A vegetarian Niçoise salad? How can that be? This mayo-free potato salad has all the Niçoise toppings, tuna optional. With hard boiled eggs, it has a great dose of protein already.
It may be strange that I have a compulsion to celebrate holidays from America, too, given how many holidays we have in Malaysia. To set the record straight, I also make special meals on St. Patrick’s Day and Cinco de Mayo. Why not? It’s fun to have an excuse to be creative and make a special meal.
This salad is mayo free, and also much lower in fat and calories than your typical potato salad. I have had an irrational fear of mayo since I was a small child. If it is on my plate, I can’t eat anything. The fear is that strong. I’ve never been a potato salad fan, until this little creation came out of my kitchen.
Last night, I served it with grilled salmon and added a layer of spinach underneath the salad. This week for work lunches, I plan on putting it on a bed of lettuce, and then adding some canned tuna. So, I’ll have a healthy, high protein lunch put together in a snap.
- 8 small potatoes (I used white potatoes)

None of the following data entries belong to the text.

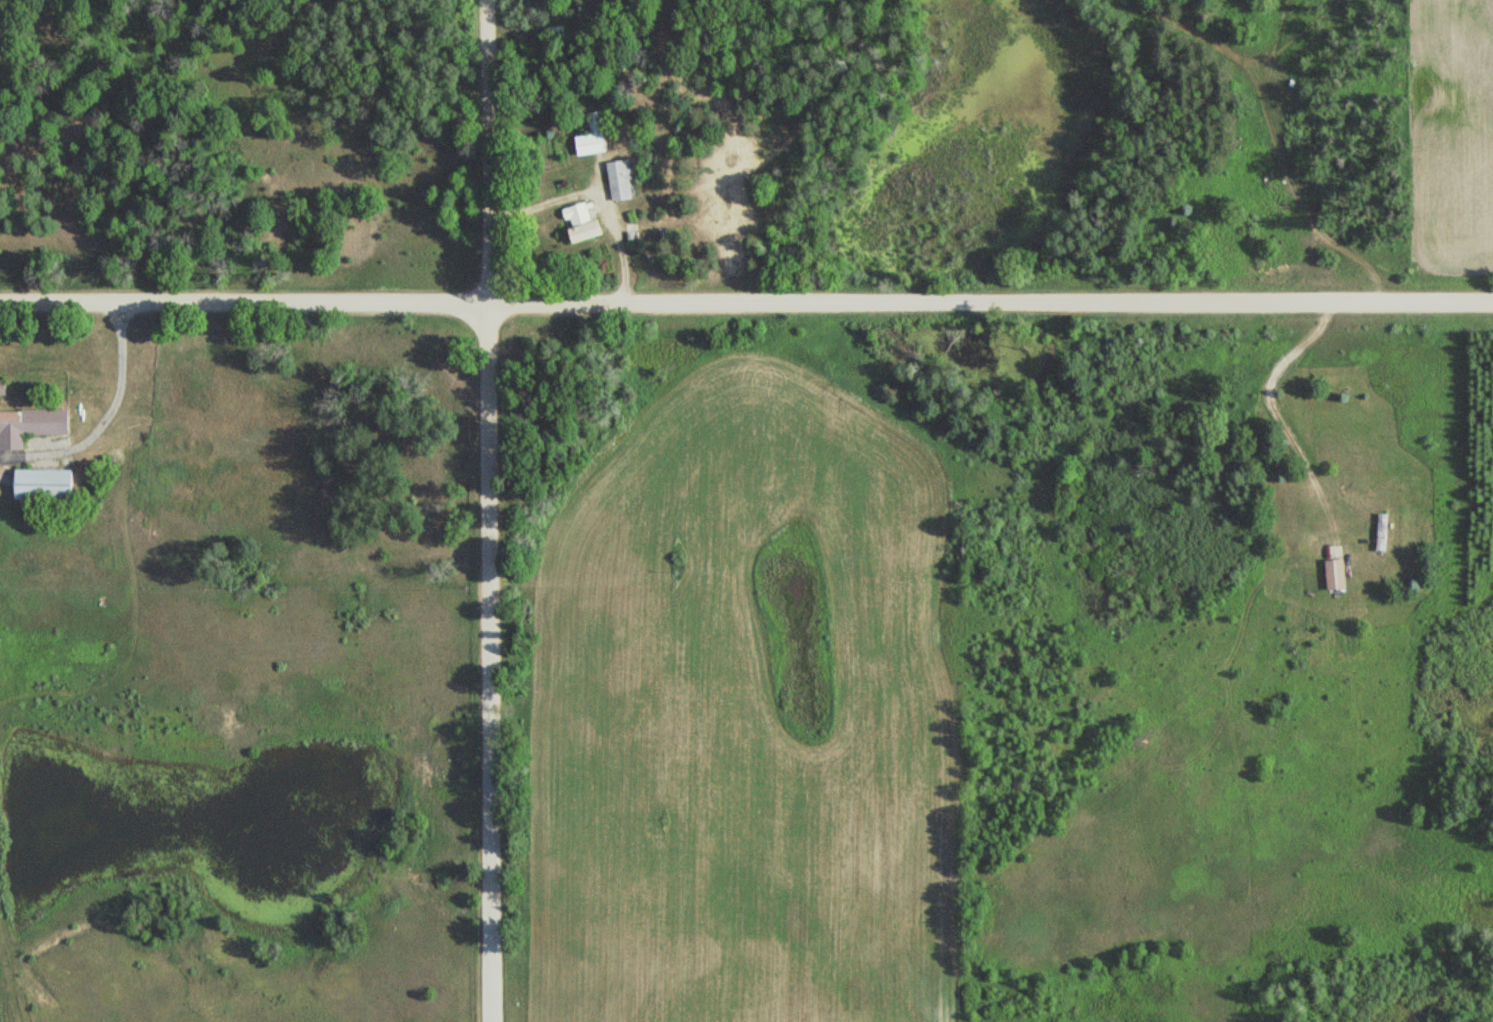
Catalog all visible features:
building: (594, 136)
building: (624, 179)
building: (579, 214)
road: (746, 325)
building: (5, 388)
building: (33, 426)
building: (48, 484)
road: (488, 511)
building: (1339, 573)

- 4 eggs, (hard boiled, and diced)
- 2 cups fresh green beans
- 1 cup cherry tomatoes, quartered
- 1 (15-oz) can black olives (or your favorite olives)
- 1 yellow bell pepper, chopped
- 1 cup parsley, finely chopped
- sea salt & fresh cracked pepper, to taste (after dressing is added)
- ¼ cup lemon juice
- ¼ cup red wine vinegar
- ¼ cup fresh tarragon (finely chopped, optional)
- 1½ tablespoons dijon mustard
- 1 tablespoon olive oil
- ¾ teaspoon sea salt
- ½ teaspoon honey
- Boil potatoes until they are soft. I leave the peels on. They are done with the peel easily comes off.
- Blanch or lightly steam the green beans until crisp tender. Cool.
- Once the potatoes have cooled, add the egg, steamed green beans, cherry tomatoes, olives, bell pepper, and chopped parsley.
- To make the dressing, add all ingredients to a small container, and shake or stir well. Pour the dressing over the salad, and stir until the egg yolks and potatoes have mixed with the dressing to create a creamy salad.
- Season with extra sea salt and fresh cracked pepper, if needed.
This creates a super fast, filling lunch option with a bed of lettuce and some canned tuna.